Required work:
(1) List every personal name that appears in the review of Milk Fed.
(2) According to the review of Milk Fed, why does Rachel add four Splenda to her Lipton tea with creamer? Answer in one to three sentences.
(3) Rename "Miriam" as "Mimi" in the part of the Milk Fed review from "She falls in" up to and including "to Rachel's desire.", and give that part again.

Selected passage section start

For a treat she'll drink Lipton tea with a teaspoon of creamer and four Splenda so it's "like a milkshake". Her manipulative boss hazes her into eating at long work lunches. She despises him and Milk Fed is Broder's sly take-down of the entertainment industry. Rachel's relationship with food is her relationship with her body is her relationship with God. She's sexually and spiritually starving and for her, sex, food and God are all interdependent.
As a teenager suffering from an eating disorder, Rachel was taunted by her monster of a mother with her archaic ideas of dieting (including the 1970s fad of melon with cottage cheese) who cruelly tells an adolescent Rachel, "anorexics are much skinnier than you".
When Rachel's therapist suggests a communication detox from her mother for 90 days, Rachel suddenly meets Miriam, an unashamedly voluptuous attendant at Yo! Gurt who takes it upon herself to fatten Rachel up and nourish her with cloyingly sweet and luxuriously garnished sundaes, opening up a world of ecstatic excess and sensuous food indulgences which Rachel has previously denied herself.
She falls in love with eating. And with Miriam, who she describes as a "Kosher coquette". But Miriam is from a tight-knit and devoutly Jewish family and has a complex push-pull response to Rachel's desire.

Selected passage section end
Records section start

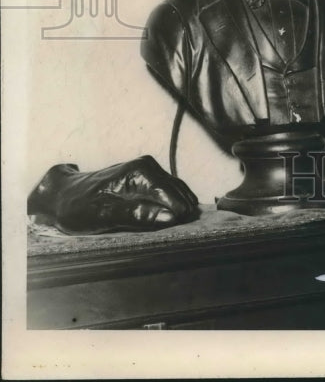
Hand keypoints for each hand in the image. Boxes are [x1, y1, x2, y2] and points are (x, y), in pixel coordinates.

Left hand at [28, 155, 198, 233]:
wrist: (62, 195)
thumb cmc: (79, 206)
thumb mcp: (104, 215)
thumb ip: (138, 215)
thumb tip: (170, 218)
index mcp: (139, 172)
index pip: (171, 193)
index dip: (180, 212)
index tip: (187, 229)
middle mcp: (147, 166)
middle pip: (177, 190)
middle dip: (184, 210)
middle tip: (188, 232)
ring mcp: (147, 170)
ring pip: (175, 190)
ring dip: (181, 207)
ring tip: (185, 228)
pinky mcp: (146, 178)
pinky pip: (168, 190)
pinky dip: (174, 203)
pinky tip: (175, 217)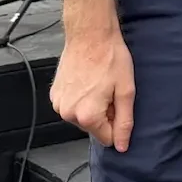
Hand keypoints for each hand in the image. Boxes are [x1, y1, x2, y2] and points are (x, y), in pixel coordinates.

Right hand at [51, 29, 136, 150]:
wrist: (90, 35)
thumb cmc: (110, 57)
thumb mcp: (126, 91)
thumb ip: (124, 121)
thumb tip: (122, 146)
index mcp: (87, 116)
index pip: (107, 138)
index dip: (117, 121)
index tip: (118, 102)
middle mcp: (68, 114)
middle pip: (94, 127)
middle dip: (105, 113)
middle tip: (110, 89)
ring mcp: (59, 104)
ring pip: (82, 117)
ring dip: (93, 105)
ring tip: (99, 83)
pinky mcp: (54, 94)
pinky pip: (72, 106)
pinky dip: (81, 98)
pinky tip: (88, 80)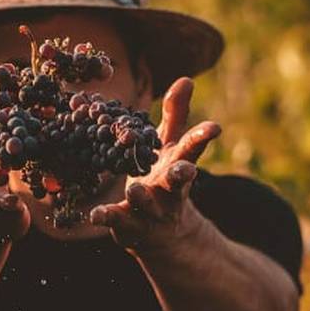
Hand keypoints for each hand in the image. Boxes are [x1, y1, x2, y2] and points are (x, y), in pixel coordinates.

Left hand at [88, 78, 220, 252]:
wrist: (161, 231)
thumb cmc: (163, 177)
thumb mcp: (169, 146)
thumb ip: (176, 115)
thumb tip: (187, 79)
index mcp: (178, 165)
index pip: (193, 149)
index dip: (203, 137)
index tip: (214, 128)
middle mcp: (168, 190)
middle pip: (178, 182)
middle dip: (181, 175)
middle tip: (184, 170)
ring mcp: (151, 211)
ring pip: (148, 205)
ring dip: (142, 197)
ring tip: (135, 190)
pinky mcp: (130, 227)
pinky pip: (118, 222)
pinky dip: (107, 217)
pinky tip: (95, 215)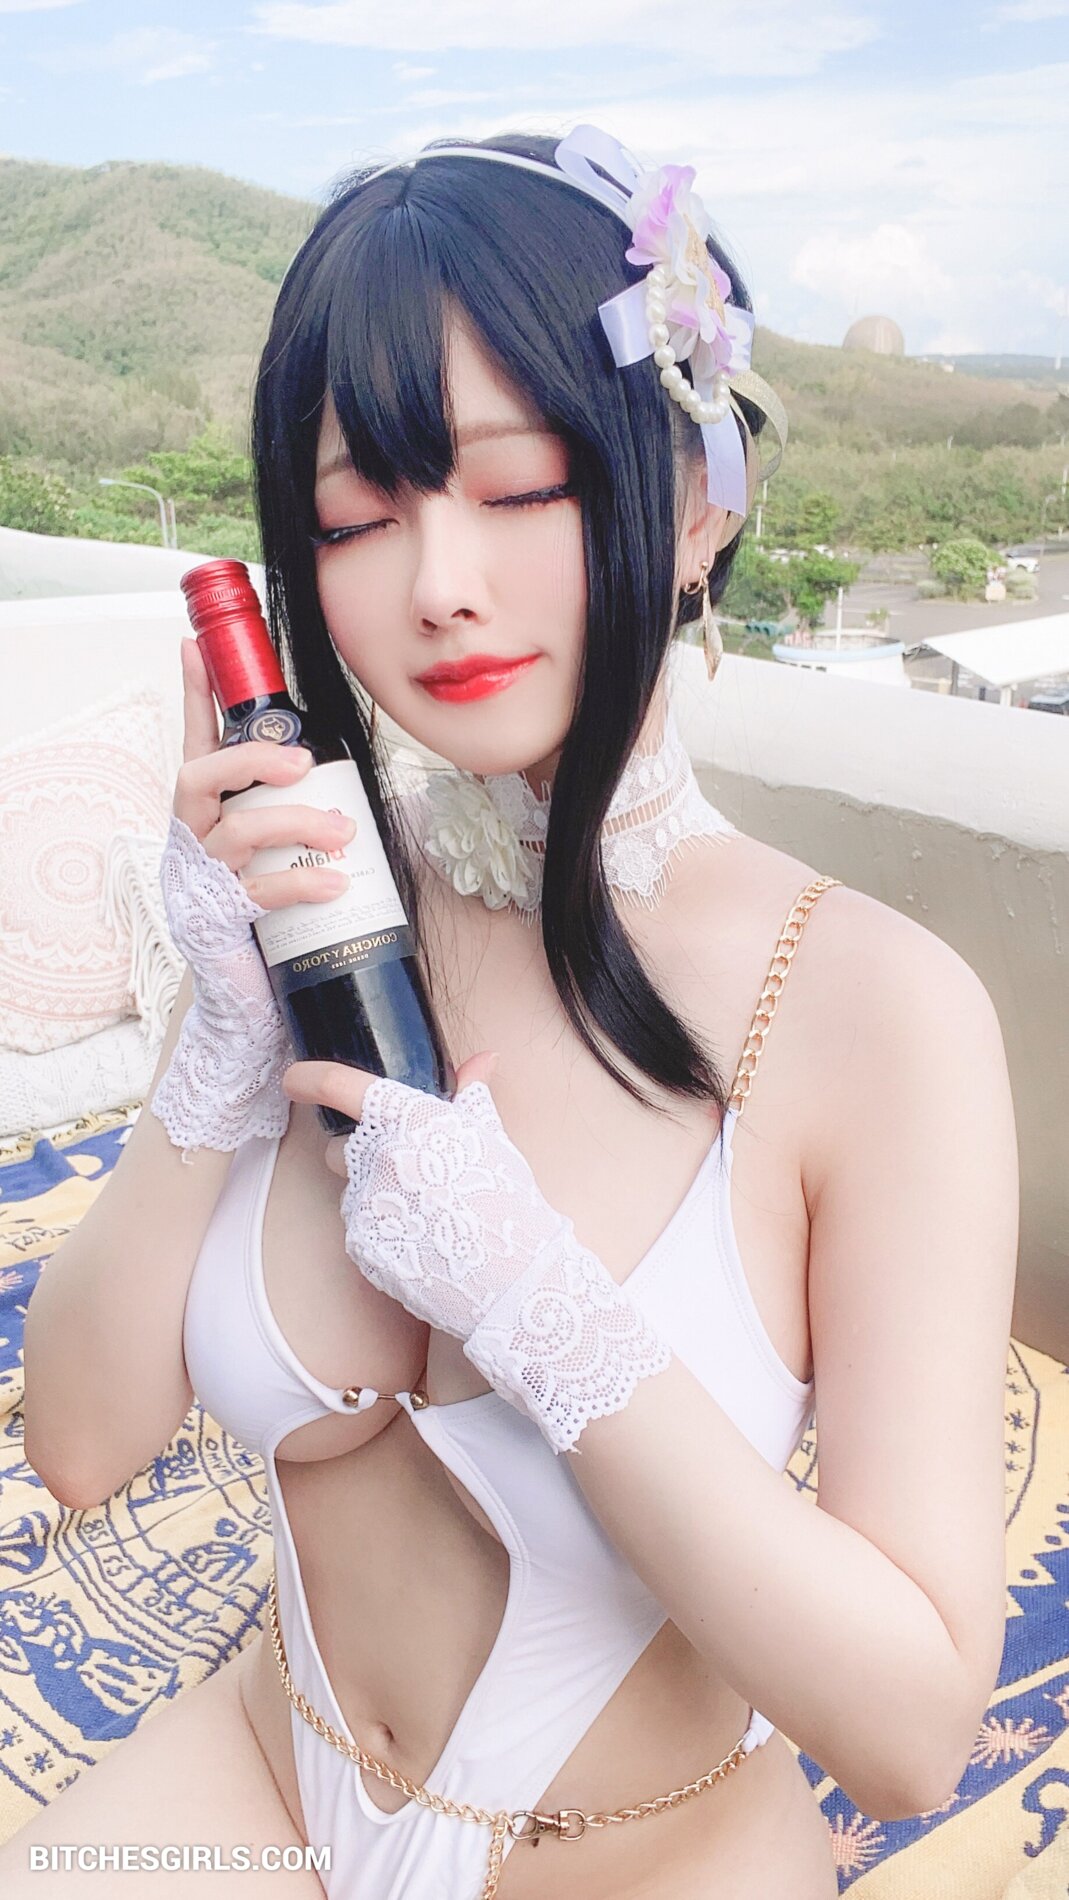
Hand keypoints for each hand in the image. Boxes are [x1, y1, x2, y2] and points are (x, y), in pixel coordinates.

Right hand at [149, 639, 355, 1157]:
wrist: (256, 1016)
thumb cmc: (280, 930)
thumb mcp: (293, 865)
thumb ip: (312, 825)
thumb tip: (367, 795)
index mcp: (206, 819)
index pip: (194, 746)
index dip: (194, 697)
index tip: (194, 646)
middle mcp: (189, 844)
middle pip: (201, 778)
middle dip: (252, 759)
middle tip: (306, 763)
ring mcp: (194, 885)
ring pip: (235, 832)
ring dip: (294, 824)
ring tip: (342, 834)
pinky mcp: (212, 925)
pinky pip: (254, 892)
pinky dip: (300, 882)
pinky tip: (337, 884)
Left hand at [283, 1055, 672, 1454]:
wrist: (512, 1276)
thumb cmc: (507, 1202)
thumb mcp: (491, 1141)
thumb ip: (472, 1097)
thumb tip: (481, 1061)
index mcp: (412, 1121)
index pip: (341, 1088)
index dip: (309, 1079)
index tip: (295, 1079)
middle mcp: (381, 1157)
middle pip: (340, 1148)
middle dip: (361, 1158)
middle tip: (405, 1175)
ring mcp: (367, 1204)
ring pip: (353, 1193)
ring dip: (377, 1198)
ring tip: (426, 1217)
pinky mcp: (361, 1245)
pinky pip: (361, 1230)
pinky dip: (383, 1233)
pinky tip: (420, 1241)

Records section end

Answers for the tasks:
(1) Broder, Rachel, Miriam

(2) She adds them so that the tea is "like a milkshake." She drinks it that way as a treat.

(3)
She falls in love with eating. And with Mimi, who she describes as a "Kosher coquette". But Mimi is from a tight-knit and devoutly Jewish family and has a complex push-pull response to Rachel's desire.